Project Instructions

  • The course project will contribute to 25% of your overall grade.
  • The project should be done in teams of three people. All the team members will receive the same grade and thus it is important that all team members take part in executing integral parts of the project.

  • For this year, the goal of the course project is to create a Jupyter/Colab notebook on a topic in RL.
  • You can pick your own topic or look at the list of suggestions below for inspiration.
  • Your notebooks will be evaluated based on the following criteria: creativity in explaining complex algorithms, the pedagogical nature of the notebook, novel insights based on the experiments, and novel visualizations of complex concepts through toy experiments.
  • We are looking for tutorials which are very different from the existing tutorials online.
  • You can take a look at the following two blog posts as reference for what we expect as an outcome of the project: post-1, post-2
  • Have a lot of comments and descriptions in the notebook to make it suitable for someone to self-learn the concept.

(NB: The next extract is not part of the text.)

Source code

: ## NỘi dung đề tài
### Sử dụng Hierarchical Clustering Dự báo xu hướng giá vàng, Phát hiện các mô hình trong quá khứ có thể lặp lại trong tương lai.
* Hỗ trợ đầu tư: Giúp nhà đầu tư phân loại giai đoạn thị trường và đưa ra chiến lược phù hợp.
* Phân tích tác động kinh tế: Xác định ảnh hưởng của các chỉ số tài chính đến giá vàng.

While evaluating your notebook, I will grade based on how easily I can understand what you are doing.
  • You can talk to me during office hours to get my quick feedback on your project idea.

  • The project schedule is given below:

    Milestone Info Deadline
    Register your team Google Form Nov 10
    Project Proposal 1 page (excluding references) - In GradeScope Nov 10
    Final Colab Submit your final Colab here Dec 20

Project Topics

  1. Different techniques for sampling from the replay buffer.
  2. Maximization bias and double Q-learning.
  3. Extending algorithms from single-agent setting to multi-agent setting.
  4. Importance of different components of a Rainbow Agent.
  5. Visualization of loss surface for RL algorithms.
  6. Effect of different optimizers in RL.
  7. World models for model-based RL.
  8. Hierarchical RL.
  9. Visualization of Eligibility Traces.
  10. New environments and applications for RL.